Ознакомительная версия.
Можно было бы спросить Гадамера, какую именно «традицию» он имел в виду. Его теория держится лишь на серьёзном допущении, что существует единственная «господствующая» традиция и что все «ценные» произведения подкрепляют её; что история представляет собой континуум, лишённый решающих разрывов, противоречий или конфликтов; и что мы должны заботливо лелеять предубеждения, которые «мы» (кстати, кто это – «мы»?) унаследовали от традиции. Согласно его теории, история – это место, где «мы» всегда и везде дома, что произведение прошлого углубляет – а не, скажем, разрушает – наше нынешнее самопознание, и что чуждое – это хорошо скрытое близкое. Короче говоря, перед нами весьма удобная теория, демонстрирующая, что мир во всей своей полноте рассматривается с той точки зрения, для которой «искусством» являются главным образом классические памятники высокой немецкой традиции. Она едва ли имеет понятие об истории и традиции как угнетающих или освободительных силах, как об арене борьбы и господства. История для Гадамера – это не место борьбы, остановки и разрыва прямого движения, а «непрерывная цепь», полноводная река, чуть ли не клуб единомышленников. Исторические различия политкорректно признаются, но только благодаря тому, что они практически ликвидируются в процессе понимания, которое «преодолевает временную дистанцию, отделяющую интерпретатора от текста, преодолевает то смысло-отчуждение, которому неизбежно подпадает текст»[90]. Нет нужды пытаться преодолеть временную дистанцию, совершая чувственное путешествие в прошлое, как считали Вильгельм Дильтей и другие, так как эта дистанция уже преодолена благодаря мосту из обычаев, предубеждений и традиций. Традиция обладает авторитетом, которому мы должны подчиниться: существует лишь небольшая возможность для критического переосмысления этого авторитета, и нельзя допустить, что влияние авторитета может не быть благотворным. Традиция, убеждает нас Гадамер, «имеет оправдание за пределами аргументов разума»[91].

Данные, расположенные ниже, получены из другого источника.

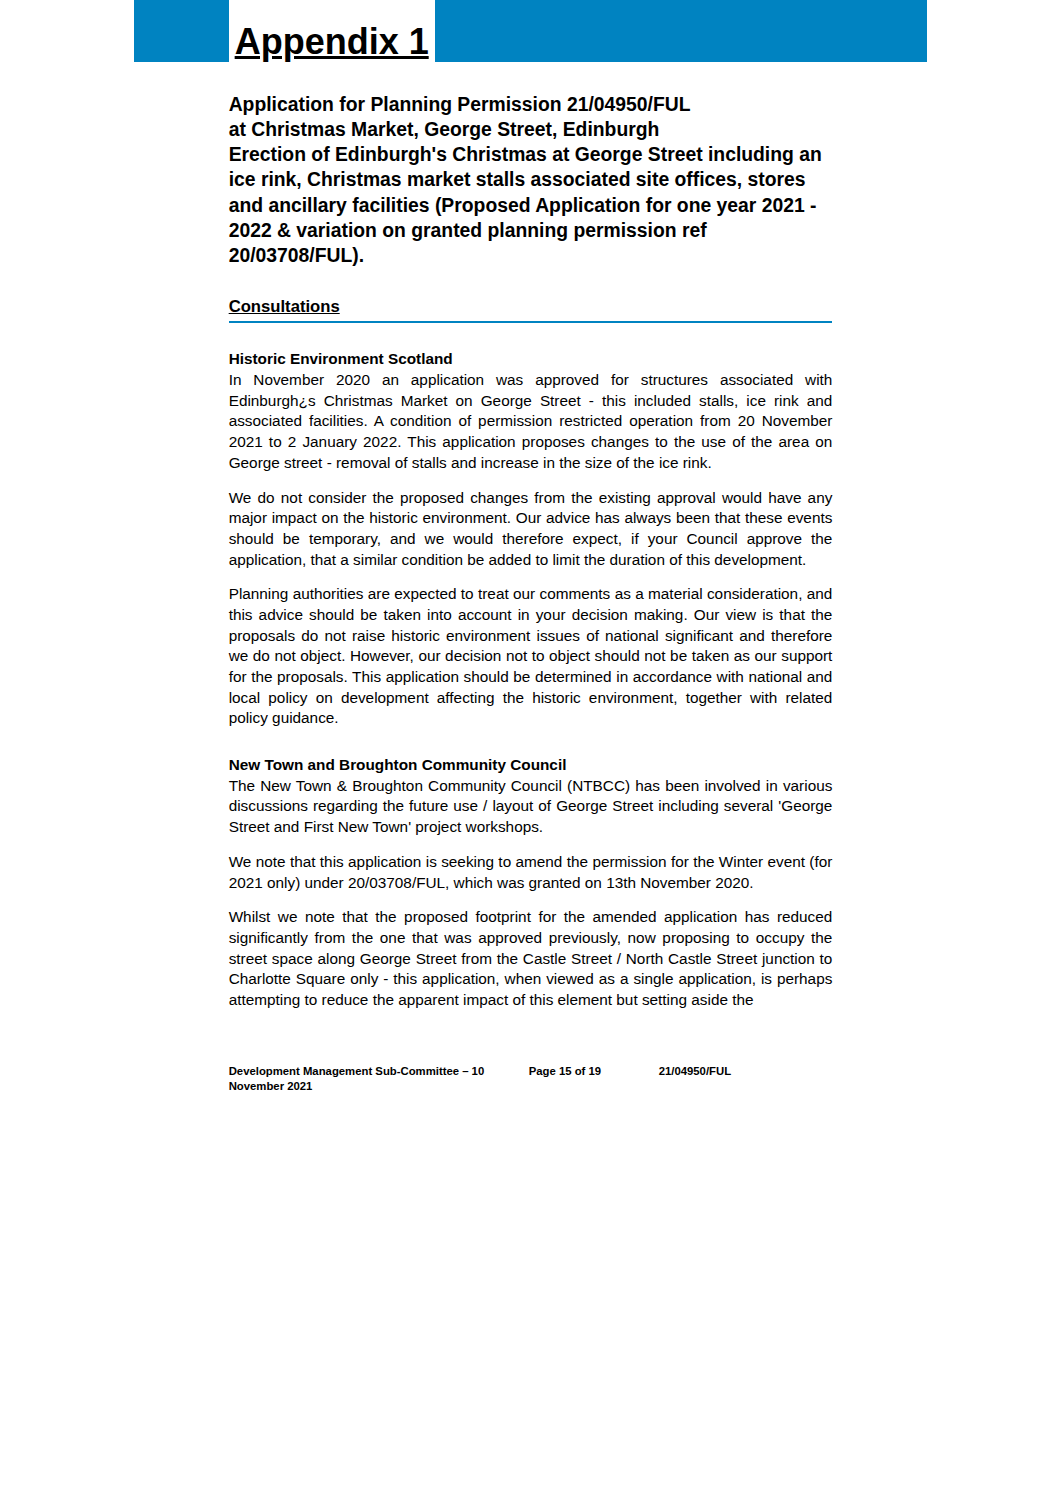Appendix 1
Application for Planning Permission 21/04950/FUL
at Christmas Market, George Street, Edinburgh
Erection of Edinburgh's Christmas at George Street including an ice rink, Christmas market stalls associated site offices, stores and ancillary facilities (Proposed Application for one year 2021 - 2022 & variation on granted planning permission ref 20/03708/FUL).
Consultations
Historic Environment Scotland
In November 2020 an application was approved for structures associated with Edinburgh¿s Christmas Market on George Street - this included stalls, ice rink and associated facilities. A condition of permission restricted operation from 20 November 2021 to 2 January 2022. This application proposes changes to the use of the area on George street - removal of stalls and increase in the size of the ice rink.
We do not consider the proposed changes from the existing approval would have any major impact on the historic environment. Our advice has always been that these events should be temporary, and we would therefore expect, if your Council approve the application, that a similar condition be added to limit the duration of this development.
Planning authorities are expected to treat our comments as a material consideration, and this advice should be taken into account in your decision making. Our view is that the proposals do not raise historic environment issues of national significant and therefore we do not object. However, our decision not to object should not be taken as our support for the proposals. This application should be determined in accordance with national and local policy on development affecting the historic environment, together with related policy guidance.
New Town and Broughton Community Council
The New Town & Broughton Community Council (NTBCC) has been involved in various discussions regarding the future use / layout of George Street including several 'George Street and First New Town' project workshops.
We note that this application is seeking to amend the permission for the Winter event (for 2021 only) under 20/03708/FUL, which was granted on 13th November 2020.
Whilst we note that the proposed footprint for the amended application has reduced significantly from the one that was approved previously, now proposing to occupy the street space along George Street from the Castle Street / North Castle Street junction to Charlotte Square only - this application, when viewed as a single application, is perhaps attempting to reduce the apparent impact of this element but setting aside the
Development Management Sub-Committee – 10 November 2021 Page 15 of 19 21/04950/FUL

«Разговор, который и составляет нас»: так Гадамер однажды определил историю. Представители герменевтики рассматривают историю как живой диалог между прошлым, настоящим и будущим и терпеливо стремятся убрать препятствия на пути этой бесконечной взаимной коммуникации. Но они не могут вынести мысли о недопонимании, которое не просто мимолётно, которое не может быть исправлено более «прочувствованным» толкованием текста, но которое так или иначе системно, встроено в коммуникативные структуры обществ. Иными словами, герменевтика не может разобраться с проблемой идеологии – с тем, что бесконечный «диалог» человеческой истории так часто становится монологом власть имущих по отношению к бесправным, или с тем, что если и впрямь «диалог», то стороны – мужчины и женщины, например, – вряд ли занимают в нём равные позиции. Она отвергает осознание того, что дискурс всегда захватывается силой, которая не может быть милосердной, и что дискурс, в котором она наиболее явно этого не замечает, есть её собственный дискурс.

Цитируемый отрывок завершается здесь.